- Born: February 15, 1941 Nablus, Mandatory Palestine
- Died: October 11, 2002 (aged 61)
- Occupations: Peace activist, philanthropist

= Shaden Abu-Hijleh =

Palestinian peace activist (1941–2002)

Shaden Abu-Hijleh (February 15, 1941 – October 11, 2002) was a peace activist and philanthropist.

== Family background ==
Shaden Abu-Hijleh was born as Shaden Abdel Qader Al Saleh, the daughter of Abdel Qader Al Saleh who belonged to the Al Haj Mohammed family. He was from the village Talfeet in southeast Nablus. He worked as a teacher between 1930 and 1950 and was a member of the Jordanian parliament for 30 years, holding positions like minister of defense, agriculture, and public works. Her mother, Fatimah, belonged to the Abu-Ghazaleh family.

== Personal life ==
Shaden Abu-Hijleh studied at the public schools in Nablus and graduated from high school in 1958. She continued her studies at Women Teachers’ College in Ramallah and graduated in 1961. In 1959, she was engaged with Dr. Jamal Abu-Hijleh and they married in 1962. The couple lived in Cairo while Jamal Abu-Hijleh finished his education as an ear, nose, throat surgeon. In 1963 they got their first child, a daughter named Lana (as of writing she is working as a senior officer in the United Nations Development Program in Jerusalem). In 1965 they returned to Nablus. Jamal started working as head of the ENT Surgery Departments at the hospitals in Nablus, Jenin and Tulkarem. In 1966 they had a son named Saed, currently working as a lecturer at the An-Najah National University in Nablus. In 1969 they got another boy, named Raed who is an engineer in Dubai and in 1972 another son named Rami who works as an engineer in Chicago.

== Activism ==
Shaden became an activist within the progressive student movement while in high school and continued to be active in college. After the 1967 war she quit her teaching job as a protest to the attempts of the Israel to change the Palestinian educational curriculum. Shaden was very publicly active. She was an active member in The Charitable Cultural and Social Society (Administrative Committee Member), Society for the Safeguarding of Motherhood and Childhood (Administrative Committee Member), Ebal Cultural Center for Palestinian Arts and Folklore (Founding Member), Association for Combating of Smoking and Dangerous Drugs (Founding Member), Palestinian Women for Democratic Change (Founding Member) and as a member of the National Popular Committees that facilitated distribution of food to the needy.

== Death ==
On October 11, 2002, an IDF army jeep stopped outside her house and opened fire at a distance of about 30 yards. Bullets came in through the window. Two hit her in the heart and neck. Her husband Jamal and son Sa’ed received minor injuries. At least 14 bullet casings were found on the scene. The casings were identified as M16 or Galil rifle ammunition.
She was buried on October 14. Speakers at her funeral included the All Party Coordination Committee, the governor of Nablus, humanitarian associates and Mustafa Barghouti, head of the Palestine Medical Relief Association.

The Israeli army reported that the soldiers had thought they were under attack and returned fire. A 56-year-old American woman, Gale Courey Toensing, was touched by the reports and paid US$300 for a death notice in The Hartford Courant. According to Cathrine Fischer Schwartz, director of the Jewish Community Relations Council of the Jewish Federation of Greater Hartford, several people called her, expressing concern about the death notice. Others expressed their support.

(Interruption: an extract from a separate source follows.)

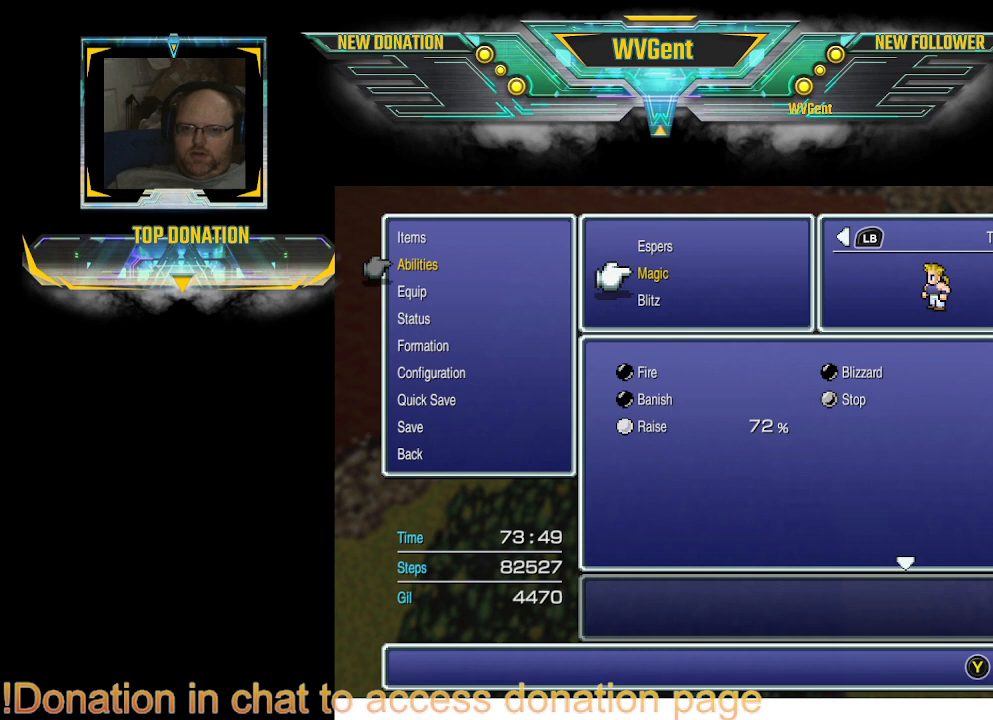
{"buttons": [], "left_stick": "center", "right_stick": "center", "events": []}
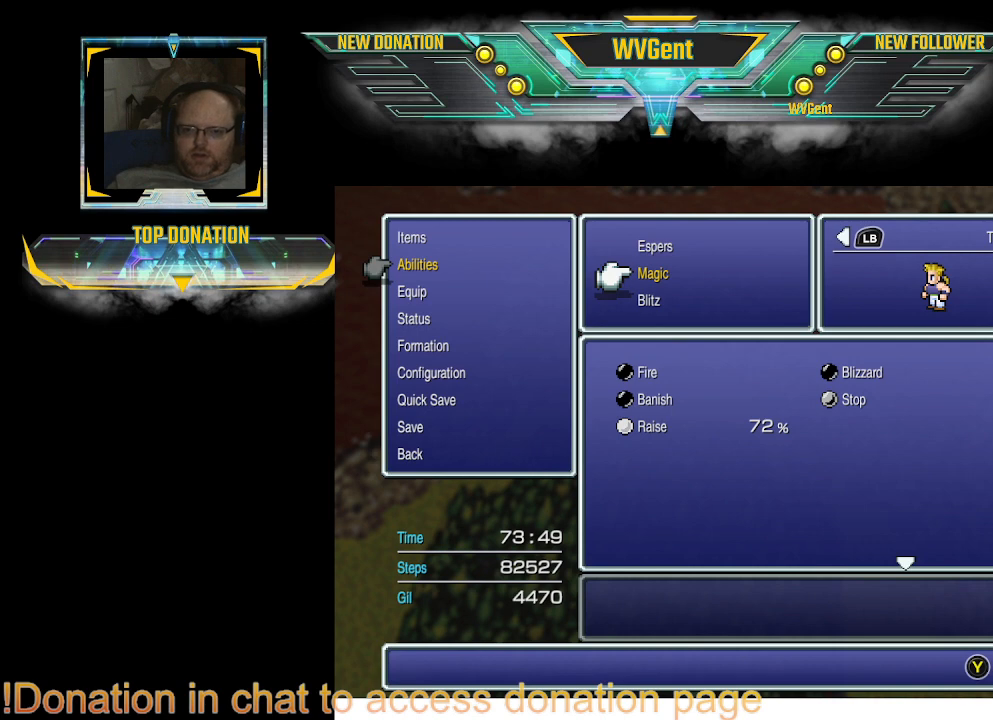
{"buttons": [], "left_stick": "center", "right_stick": "center", "events": [[167, "R1", "down"], [300, "R1", "up"]]}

Ariel Sharon promised both the United States and the European Union that the case would be investigated. At first the IDF said they were responding to disturbances. The initial IDF report said she was hit by a stray bullet. The result was not accepted and a second investigation conducted, but the results were not made public. Due to the pressure from Shaden's family, the IDF investigation was more rigorous than usual. The Military Police probe said that the soldiers fired at the house as a deterrent because a man tried to leave a house during the curfew. One result of the investigation was that the IDF is no longer allowed to fire to enforce the curfew.) nor consider the walls of houses a "natural boundary". Two and a half years after the shooting, Colonel Harel Knafo, who at the time was in command of the Samaria Brigade, and the commander of the company operating in the area was brought before a disciplinary tribunal charged with overstepping their authority to the point of endangerment of life and welfare. The ten soldiers denied firing at the house and had no memory of who fired. None of them said they were in danger nor that they were firing at a "wanted man" escaping. The platoon commander stated "there were no violent disturbances or shooting from the direction of the home of the woman who was killed".